Last night we paid our first visit to The X Factor 2012 Boot Camp – the second installment is of course airing tonight on ITV1 – and I have a gripe…
Well, I have a few actually, but one of the main ones is this Boot Camp tradition to hear the acts singing in groups of three.
Why? They won’t be singing in the live shows in sets of three will they?
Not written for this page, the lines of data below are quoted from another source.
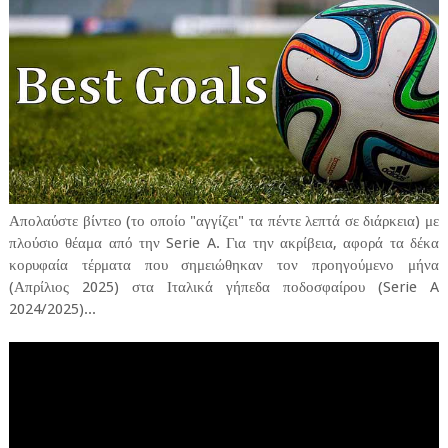
Απολαύστε βίντεο (το οποίο "αγγίζει" τα πέντε λεπτά σε διάρκεια) με
πλούσιο θέαμα από την Serie A. Για την ακρίβεια, αφορά τα δέκα
κορυφαία τέρματα που σημειώθηκαν τον προηγούμενο μήνα
(Απρίλιος 2025) στα Ιταλικά γήπεδα ποδοσφαίρου (Serie A
2024/2025)...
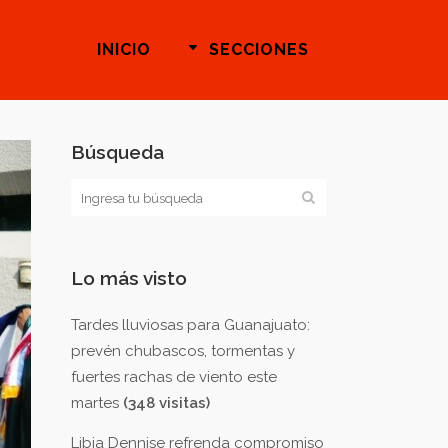
INICIO
SECCIONES
Búsqueda
Lo más visto
Tardes lluviosas para Guanajuato:
prevén chubascos, tormentas y
fuertes rachas de viento este
martes
(348 visitas)
Libia Dennise refrenda compromiso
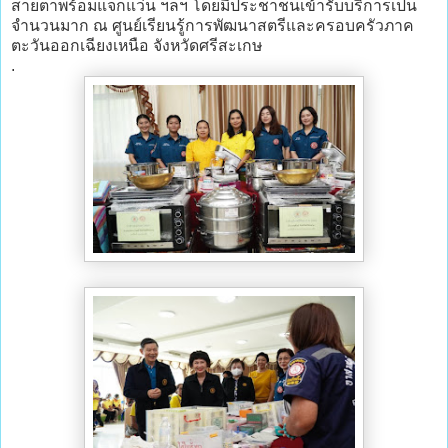
สายตาพร้อมแจกแว่น ฯลฯ โดยมีประชาชนเข้ารับบริการเป็น
จำนวนมาก ณ ศูนย์เรียนรู้การพัฒนาสตรีและครอบครัวภาค
ตะวันออกเฉียงเหนือ จังหวัดศรีสะเกษ
.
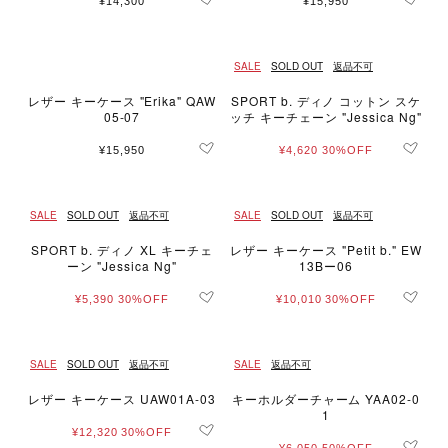
¥14,300
¥15,950
SALE
SOLD OUT
返品不可
レザー キーケース "Erika" QAW
SPORT b. ディノ コットン スケ
05-07
ッチ キーチェーン "Jessica Ng"
¥15,950
¥4,620
30%OFF
SALE
SOLD OUT
返品不可
SALE
SOLD OUT
返品不可
SPORT b. ディノ XL キーチェ
レザー キーケース "Petit b." EW
ーン "Jessica Ng"
13Bー06
¥5,390
30%OFF
¥10,010
30%OFF
SALE
SOLD OUT
返品不可
SALE
返品不可
レザー キーケース UAW01A-03
キーホルダーチャーム YAA02-0
1
¥12,320
30%OFF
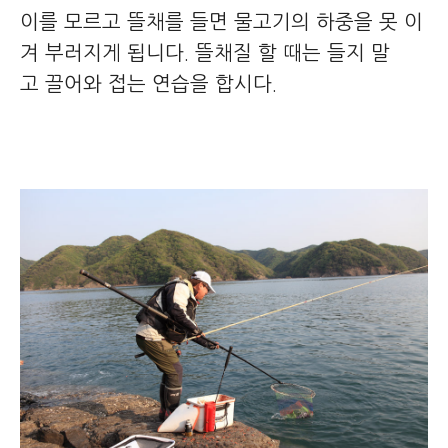
이를 모르고 뜰채를 들면 물고기의 하중을 못 이
겨 부러지게 됩니다. 뜰채질 할 때는 들지 말
고 끌어와 접는 연습을 합시다.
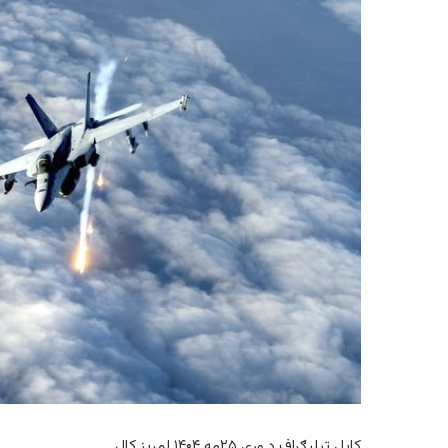
کابل ټیلیګراف د وږي ۲۵مه ۱۴۰۴ لمریز کال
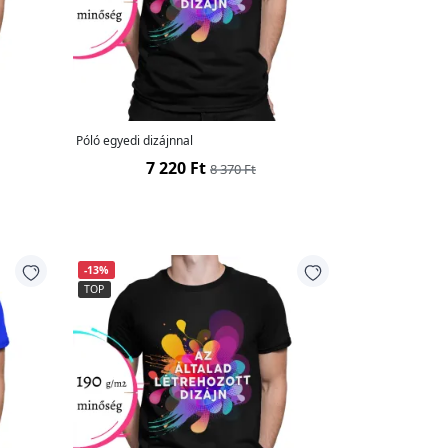
Póló egyedi dizájnnal
7 220 Ft
8 370 Ft
-13%
TOP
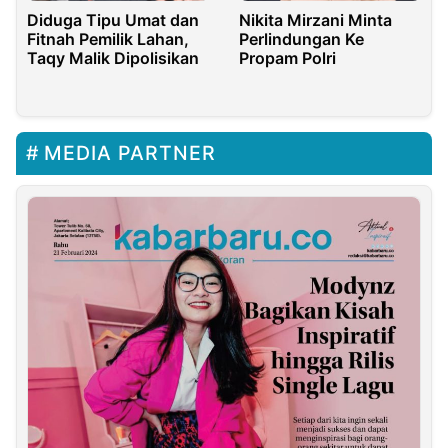
Diduga Tipu Umat dan
Nikita Mirzani Minta
Fitnah Pemilik Lahan,
Perlindungan Ke
Taqy Malik Dipolisikan
Propam Polri
MEDIA PARTNER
Unless they ARE a group of course…
But the solo singers are of course just that; solo singers, and therefore, putting them into groups with others is just plain pointless and I think it really puts many of the singers at a big disadvantage.
We saw a lot of the truly good solo artists struggling last night, including Jahmene Douglas who forgot the words to Maroon 5’s – by now intensely annoying, we heard it that many times – song Moves Like Jagger…
The thing is, when the singers go to the live shows, not only will they sing alone, so they don’t need to play well with others in any sense of the words, they get a whole week to rehearse rather than a few hours as they did at Boot Camp.
But because he messed up, you could see Jahmene was visibly shaken and his confidence severely knocked. And it was utterly avoidable. Here’s a reminder…
How much harder would it have been to just let the singers pick their own songs and sing individually?
I get that there are time constraints with Boot Camp, but rather than lose truly talented singers for the sake of squeezing them all in, why not – in future – either put less singers through from auditions, or make Boot Camp a couple of days longer?
It was the singing in sets things that I think put paid to Robbie Hance at Boot Camp too…
Granted, it could be deemed that he’d behaved unprofessionally by taking “power naps” and therefore not rehearsing, but as he’s homeless and sleeps on the streets of London, one might therefore assume that he doesn’t get a full eight hours most nights.
And again, he didn’t help himself by just walking off rather than fronting it out and waiting for the judges’ decisions; after all, they let Jahmene off for fluffing things so they might have done the same for Robbie.
It reminded me somewhat of Cher Lloyd in her year. Remember when, at Cheryl Cole’s Judge’s House, Cher got a bad throat and couldn’t perform so she assumed it was all over, and weeping, said, “I’m sorry, I’m done…” before walking away?
Well, she was given another chance and look at her now.
I wish the same sort of thing had happened to Robbie because he was not only a good singer, he seemed like a genuinely nice guy.
Here’s a reminder of Robbie’s Boot Camp fail…
So, now I’d like to hear what you think – is the current format of Boot Camp basically f***ing it up for some singers? And if so, how could it be changed?